[Problem to work on]: Can you reproduce every one of the entries below line for line, changing nothing?

[Collected data]
━━━━━━━━
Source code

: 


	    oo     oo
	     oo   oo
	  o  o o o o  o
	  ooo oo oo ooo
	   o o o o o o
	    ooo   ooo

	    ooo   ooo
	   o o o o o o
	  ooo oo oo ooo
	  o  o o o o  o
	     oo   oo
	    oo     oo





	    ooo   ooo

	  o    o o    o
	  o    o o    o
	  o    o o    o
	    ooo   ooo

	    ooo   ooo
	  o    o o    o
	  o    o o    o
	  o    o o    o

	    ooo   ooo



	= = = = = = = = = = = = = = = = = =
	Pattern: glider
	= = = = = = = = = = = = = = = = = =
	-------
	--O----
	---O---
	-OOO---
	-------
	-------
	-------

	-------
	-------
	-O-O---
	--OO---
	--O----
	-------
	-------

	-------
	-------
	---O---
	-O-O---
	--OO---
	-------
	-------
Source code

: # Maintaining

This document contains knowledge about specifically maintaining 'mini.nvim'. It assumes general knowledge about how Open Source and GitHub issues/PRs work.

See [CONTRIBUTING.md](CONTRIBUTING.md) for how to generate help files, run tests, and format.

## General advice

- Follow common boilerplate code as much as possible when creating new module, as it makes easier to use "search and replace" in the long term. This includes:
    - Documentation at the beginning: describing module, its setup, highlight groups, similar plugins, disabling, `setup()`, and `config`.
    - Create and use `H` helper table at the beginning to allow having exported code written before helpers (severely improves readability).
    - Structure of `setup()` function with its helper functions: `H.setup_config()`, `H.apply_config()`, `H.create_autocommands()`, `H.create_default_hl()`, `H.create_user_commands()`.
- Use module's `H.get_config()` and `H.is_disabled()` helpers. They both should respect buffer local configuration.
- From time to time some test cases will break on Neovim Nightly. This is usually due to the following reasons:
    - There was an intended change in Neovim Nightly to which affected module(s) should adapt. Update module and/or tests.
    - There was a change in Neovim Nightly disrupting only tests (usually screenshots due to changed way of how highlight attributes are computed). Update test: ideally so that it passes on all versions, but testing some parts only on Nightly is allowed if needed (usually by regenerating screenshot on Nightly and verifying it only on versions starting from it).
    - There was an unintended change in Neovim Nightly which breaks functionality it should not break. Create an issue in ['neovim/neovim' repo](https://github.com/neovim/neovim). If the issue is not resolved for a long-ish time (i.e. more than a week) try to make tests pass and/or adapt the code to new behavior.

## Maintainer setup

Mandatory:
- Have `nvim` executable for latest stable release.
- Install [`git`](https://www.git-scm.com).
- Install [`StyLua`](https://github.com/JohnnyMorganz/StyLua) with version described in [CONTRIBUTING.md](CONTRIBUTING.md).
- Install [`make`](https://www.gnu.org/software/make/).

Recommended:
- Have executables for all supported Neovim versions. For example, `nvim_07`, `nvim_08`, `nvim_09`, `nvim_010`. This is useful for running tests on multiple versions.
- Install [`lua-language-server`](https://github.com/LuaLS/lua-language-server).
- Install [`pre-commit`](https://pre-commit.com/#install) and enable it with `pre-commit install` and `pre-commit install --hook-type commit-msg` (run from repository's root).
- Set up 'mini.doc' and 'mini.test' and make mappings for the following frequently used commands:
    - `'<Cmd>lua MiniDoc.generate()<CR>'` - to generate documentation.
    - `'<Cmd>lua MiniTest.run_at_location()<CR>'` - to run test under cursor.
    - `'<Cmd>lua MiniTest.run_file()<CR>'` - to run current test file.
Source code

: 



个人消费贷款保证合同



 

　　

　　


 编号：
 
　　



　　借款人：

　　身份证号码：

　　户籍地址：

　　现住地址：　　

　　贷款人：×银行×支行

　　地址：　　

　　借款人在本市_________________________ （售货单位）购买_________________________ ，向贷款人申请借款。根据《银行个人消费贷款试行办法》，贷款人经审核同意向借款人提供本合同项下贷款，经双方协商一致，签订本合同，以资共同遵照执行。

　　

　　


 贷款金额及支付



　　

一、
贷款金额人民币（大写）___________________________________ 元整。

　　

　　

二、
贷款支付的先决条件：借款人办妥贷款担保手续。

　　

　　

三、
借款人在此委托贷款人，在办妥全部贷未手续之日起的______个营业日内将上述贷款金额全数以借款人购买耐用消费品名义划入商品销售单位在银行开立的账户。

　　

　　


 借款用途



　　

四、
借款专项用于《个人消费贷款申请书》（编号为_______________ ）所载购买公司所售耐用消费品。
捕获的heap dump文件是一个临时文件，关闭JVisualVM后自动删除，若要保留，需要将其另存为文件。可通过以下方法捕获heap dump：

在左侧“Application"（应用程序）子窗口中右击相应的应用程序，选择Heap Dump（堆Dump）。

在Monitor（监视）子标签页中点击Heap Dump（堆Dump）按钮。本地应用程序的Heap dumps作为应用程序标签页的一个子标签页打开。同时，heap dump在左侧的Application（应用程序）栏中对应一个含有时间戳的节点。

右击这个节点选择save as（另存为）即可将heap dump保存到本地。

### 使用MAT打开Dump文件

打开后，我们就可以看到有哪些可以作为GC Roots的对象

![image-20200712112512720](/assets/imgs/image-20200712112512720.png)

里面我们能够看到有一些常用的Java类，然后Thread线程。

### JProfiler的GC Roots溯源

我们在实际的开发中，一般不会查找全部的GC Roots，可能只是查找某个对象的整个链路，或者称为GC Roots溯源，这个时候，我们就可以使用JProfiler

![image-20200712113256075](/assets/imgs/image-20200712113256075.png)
━━━━━━━━
[Response to this task]:
Source code

: 


	    oo     oo
	     oo   oo
	  o  o o o o  o
	  ooo oo oo ooo
	   o o o o o o
	    ooo   ooo

	    ooo   ooo
	   o o o o o o
	  ooo oo oo ooo
	  o  o o o o  o
	     oo   oo
	    oo     oo





	    ooo   ooo

	  o    o o    o
	  o    o o    o
	  o    o o    o
	    ooo   ooo

	    ooo   ooo
	  o    o o    o
	  o    o o    o
	  o    o o    o

	    ooo   ooo



	= = = = = = = = = = = = = = = = = =
	Pattern: glider
	= = = = = = = = = = = = = = = = = =
	-------
	--O----
	---O---
	-OOO---
	-------
	-------
	-------

	-------
	-------
	-O-O---
	--OO---
	--O----
	-------
	-------

	-------
	-------
	---O---
	-O-O---
	--OO---
	-------
	-------
Source code

: # Maintaining

This document contains knowledge about specifically maintaining 'mini.nvim'. It assumes general knowledge about how Open Source and GitHub issues/PRs work.

See [CONTRIBUTING.md](CONTRIBUTING.md) for how to generate help files, run tests, and format.

## General advice

- Follow common boilerplate code as much as possible when creating new module, as it makes easier to use "search and replace" in the long term. This includes:
    - Documentation at the beginning: describing module, its setup, highlight groups, similar plugins, disabling, `setup()`, and `config`.
    - Create and use `H` helper table at the beginning to allow having exported code written before helpers (severely improves readability).
    - Structure of `setup()` function with its helper functions: `H.setup_config()`, `H.apply_config()`, `H.create_autocommands()`, `H.create_default_hl()`, `H.create_user_commands()`.
- Use module's `H.get_config()` and `H.is_disabled()` helpers. They both should respect buffer local configuration.
- From time to time some test cases will break on Neovim Nightly. This is usually due to the following reasons:
    - There was an intended change in Neovim Nightly to which affected module(s) should adapt. Update module and/or tests.
    - There was a change in Neovim Nightly disrupting only tests (usually screenshots due to changed way of how highlight attributes are computed). Update test: ideally so that it passes on all versions, but testing some parts only on Nightly is allowed if needed (usually by regenerating screenshot on Nightly and verifying it only on versions starting from it).
    - There was an unintended change in Neovim Nightly which breaks functionality it should not break. Create an issue in ['neovim/neovim' repo](https://github.com/neovim/neovim). If the issue is not resolved for a long-ish time (i.e. more than a week) try to make tests pass and/or adapt the code to new behavior.

## Maintainer setup

Mandatory:
- Have `nvim` executable for latest stable release.
- Install [`git`](https://www.git-scm.com).
- Install [`StyLua`](https://github.com/JohnnyMorganz/StyLua) with version described in [CONTRIBUTING.md](CONTRIBUTING.md).
- Install [`make`](https://www.gnu.org/software/make/).

Recommended:
- Have executables for all supported Neovim versions. For example, `nvim_07`, `nvim_08`, `nvim_09`, `nvim_010`. This is useful for running tests on multiple versions.
- Install [`lua-language-server`](https://github.com/LuaLS/lua-language-server).
- Install [`pre-commit`](https://pre-commit.com/#install) and enable it with `pre-commit install` and `pre-commit install --hook-type commit-msg` (run from repository's root).
- Set up 'mini.doc' and 'mini.test' and make mappings for the following frequently used commands:
    - `'<Cmd>lua MiniDoc.generate()<CR>'` - to generate documentation.
    - `'<Cmd>lua MiniTest.run_at_location()<CR>'` - to run test under cursor.
    - `'<Cmd>lua MiniTest.run_file()<CR>'` - to run current test file.
Source code

: 



个人消费贷款保证合同



 

　　

　　


 编号：
 
　　



　　借款人：

　　身份证号码：

　　户籍地址：

　　现住地址：　　

　　贷款人：×银行×支行

　　地址：　　

　　借款人在本市_________________________ （售货单位）购买_________________________ ，向贷款人申请借款。根据《银行个人消费贷款试行办法》，贷款人经审核同意向借款人提供本合同项下贷款，经双方协商一致，签订本合同，以资共同遵照执行。

　　

　　


 贷款金额及支付



　　

一、
贷款金额人民币（大写）___________________________________ 元整。

　　

　　

二、
贷款支付的先决条件：借款人办妥贷款担保手续。

　　

　　

三、
借款人在此委托贷款人，在办妥全部贷未手续之日起的______个营业日内将上述贷款金额全数以借款人购买耐用消费品名义划入商品销售单位在银行开立的账户。

　　

　　


 借款用途



　　

四、
借款专项用于《个人消费贷款申请书》（编号为_______________ ）所载购买公司所售耐用消费品。
捕获的heap dump文件是一个临时文件，关闭JVisualVM后自动删除，若要保留，需要将其另存为文件。可通过以下方法捕获heap dump：

在左侧“Application"（应用程序）子窗口中右击相应的应用程序，选择Heap Dump（堆Dump）。

在Monitor（监视）子标签页中点击Heap Dump（堆Dump）按钮。本地应用程序的Heap dumps作为应用程序标签页的一个子标签页打开。同时，heap dump在左侧的Application（应用程序）栏中对应一个含有时间戳的节点。

右击这个节点选择save as（另存为）即可将heap dump保存到本地。

### 使用MAT打开Dump文件

打开后，我们就可以看到有哪些可以作为GC Roots的对象

![image-20200712112512720](/assets/imgs/image-20200712112512720.png)

里面我们能够看到有一些常用的Java类，然后Thread线程。

### JProfiler的GC Roots溯源

我们在实际的开发中，一般不会查找全部的GC Roots，可能只是查找某个对象的整个链路，或者称为GC Roots溯源，这个时候，我们就可以使用JProfiler

![image-20200712113256075](/assets/imgs/image-20200712113256075.png)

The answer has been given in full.